Sankovic wants to get his consortium of schools behind a push to design “electrified aircraft,” which will require advances in energy storage. That could tap the expertise of the Great Lakes Energy Institute at the Case School of Engineering. It will also, he says, require engineering schools to devote more energy and resources to aerospace.
“I really do see a need to strengthen the aerospace component of our universities,” he said. “We’ve lost a little bit. Many are not as active as they could be.”
He recalls when Ohio’s universities and the aerospace industry were once so tight, the president of Case Institute of Technology, T. Keith Glennan, took a leave to run NASA as its first administrator.
If there’s to be another aerospace age in Ohio, Sankovic said, universities will have to again play a leading role.

Pain free, drug free. The U.S. invests millions in alumnus-founded company targeting the opioid epidemic
With the nation in the throes of an opioid crisis, the healthcare industry is looking for new options for people suffering severe pain. Maria Bennett, MS ’98, may have the relief they need.
She’s the founder and president of SPR Therapeutics, a Cleveland medical device company that has achieved some success fighting pain with electrical stimulation through devices like the Smartpatch, which Bennett invented.
In October, the company announced $10 million worth of investments from the U.S. Department of Defense in the form of grants and a contract. The largest award, of $6 million, will support clinical testing of the company’s Peripheral Nerve Stimulation System, comparing it against conventional medical management for people with back pain. A recent study by the Carolinas Pain Institute found that the therapy promises a cheaper and less-invasive treatment option to reduce pain and disability. The authors conclude it could indeed “shift the paradigm” in chronic pain management.

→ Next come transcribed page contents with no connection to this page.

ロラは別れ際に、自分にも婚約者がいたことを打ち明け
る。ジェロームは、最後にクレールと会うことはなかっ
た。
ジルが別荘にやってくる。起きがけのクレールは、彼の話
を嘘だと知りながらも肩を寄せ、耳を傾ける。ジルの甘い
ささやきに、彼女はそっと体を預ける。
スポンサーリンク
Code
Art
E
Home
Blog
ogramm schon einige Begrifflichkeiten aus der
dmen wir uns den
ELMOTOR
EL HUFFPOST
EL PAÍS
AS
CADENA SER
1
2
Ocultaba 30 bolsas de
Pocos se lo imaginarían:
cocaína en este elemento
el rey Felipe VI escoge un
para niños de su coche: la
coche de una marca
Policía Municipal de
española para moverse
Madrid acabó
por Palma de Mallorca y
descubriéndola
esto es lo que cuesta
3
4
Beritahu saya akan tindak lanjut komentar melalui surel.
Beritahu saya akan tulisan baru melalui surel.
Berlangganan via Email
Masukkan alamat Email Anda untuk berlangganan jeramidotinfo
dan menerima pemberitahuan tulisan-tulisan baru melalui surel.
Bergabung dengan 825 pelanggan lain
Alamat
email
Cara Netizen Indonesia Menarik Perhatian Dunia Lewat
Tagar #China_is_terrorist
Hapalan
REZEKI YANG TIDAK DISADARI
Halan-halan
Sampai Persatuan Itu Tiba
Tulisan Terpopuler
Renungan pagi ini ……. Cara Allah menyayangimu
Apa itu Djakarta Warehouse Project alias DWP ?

Since its founding in 2010, SPR Therapeutics has attracted about $30 million in research grants and awards. Bennett, who earned her master’s in biomedical engineering at Case, expects to stay busy.
“The management of chronic and post-operative pain continues to be a challenge among U.S. military veterans and the general public,” she said in a statement.
She added that the opioid crisis illuminates the need for drug-free solutions, and that she’s honored the Department of Defense views her company as a worthy investment.